Protegé a tu ave del viento y del frío

Protegé a tu ave del viento y del frío

Las aves son animales sensibles, y los cambios bruscos de temperatura pueden afectar seriamente su bienestar. En la naturaleza, buscan refugio por sí mismas, pero en el hogar es tu responsabilidad asegurarte de que no estén expuestas al viento ni al frío. En muchas regiones de Argentina, especialmente en el sur o en zonas donde las noches son frías incluso en otoño y primavera, es importante tomar precauciones.
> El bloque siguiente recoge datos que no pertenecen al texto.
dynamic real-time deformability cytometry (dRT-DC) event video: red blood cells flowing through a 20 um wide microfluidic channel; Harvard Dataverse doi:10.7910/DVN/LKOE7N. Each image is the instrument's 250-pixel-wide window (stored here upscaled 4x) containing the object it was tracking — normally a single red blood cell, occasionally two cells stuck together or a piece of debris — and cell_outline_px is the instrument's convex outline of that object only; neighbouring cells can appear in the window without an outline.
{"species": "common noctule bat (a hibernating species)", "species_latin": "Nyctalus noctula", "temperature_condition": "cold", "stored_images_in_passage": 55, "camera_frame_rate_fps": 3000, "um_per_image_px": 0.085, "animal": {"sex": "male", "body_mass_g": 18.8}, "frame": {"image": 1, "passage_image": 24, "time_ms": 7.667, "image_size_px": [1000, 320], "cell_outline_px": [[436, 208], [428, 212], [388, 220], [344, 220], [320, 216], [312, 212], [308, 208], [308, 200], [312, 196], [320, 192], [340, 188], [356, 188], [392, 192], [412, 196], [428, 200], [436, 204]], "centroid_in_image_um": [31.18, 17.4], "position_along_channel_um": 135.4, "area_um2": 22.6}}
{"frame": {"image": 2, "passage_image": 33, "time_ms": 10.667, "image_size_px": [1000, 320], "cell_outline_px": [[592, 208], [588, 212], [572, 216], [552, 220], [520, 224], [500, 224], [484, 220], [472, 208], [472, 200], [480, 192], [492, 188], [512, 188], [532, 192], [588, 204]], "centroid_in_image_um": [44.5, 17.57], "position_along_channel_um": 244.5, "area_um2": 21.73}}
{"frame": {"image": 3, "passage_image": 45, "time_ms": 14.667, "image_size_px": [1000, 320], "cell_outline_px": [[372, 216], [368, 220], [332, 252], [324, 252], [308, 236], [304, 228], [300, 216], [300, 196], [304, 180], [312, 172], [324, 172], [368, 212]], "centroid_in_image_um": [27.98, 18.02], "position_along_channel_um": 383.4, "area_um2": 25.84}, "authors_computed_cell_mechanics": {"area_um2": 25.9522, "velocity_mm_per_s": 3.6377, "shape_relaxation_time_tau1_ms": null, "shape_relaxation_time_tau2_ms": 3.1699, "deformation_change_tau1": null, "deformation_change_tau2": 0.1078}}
A continuación, te ofrecemos una guía para mantener a tu ave cómoda, sana y activa durante todo el año.
Comprendé las necesidades térmicas de tu ave
Las aves tienen una temperatura corporal alta y un metabolismo rápido, lo que significa que gastan mucha energía para mantenerse calientes. La mayoría de las aves domésticas —como canarios, cotorras, periquitos o loros— provienen de climas templados o tropicales y se sienten mejor en ambientes entre 18 °C y 25 °C. Si la temperatura baja demasiado, tu ave puede inflar las plumas para conservar el calor, un signo claro de que tiene frío.
Observá su comportamiento: si se queda quieta, con las plumas erizadas, retrae la cabeza o parece menos activa, es momento de revisar las condiciones del ambiente.
Evitá las corrientes de aire
El viento o las corrientes de aire son una de las principales causas de resfríos y enfermedades respiratorias en aves domésticas. Incluso una pequeña corriente que entra por una ventana o una rendija puede ser perjudicial. Colocá la jaula en un lugar protegido, lejos de puertas, ventanas abiertas o ventiladores.
Un truco sencillo es acercar un papel liviano o una vela encendida cerca de la jaula: si el papel se mueve o la llama oscila, hay corriente. En ese caso, cambiá la ubicación o sellá las rendijas.
Elegí el mejor lugar para la jaula
La ubicación de la jaula influye directamente en la salud y el ánimo del ave. Buscá un sitio con temperatura estable, buena luz natural y sin exposición prolongada al sol directo, especialmente en verano. Evitá balcones cerrados, galerías o habitaciones sin calefacción, donde la temperatura puede variar mucho entre el día y la noche.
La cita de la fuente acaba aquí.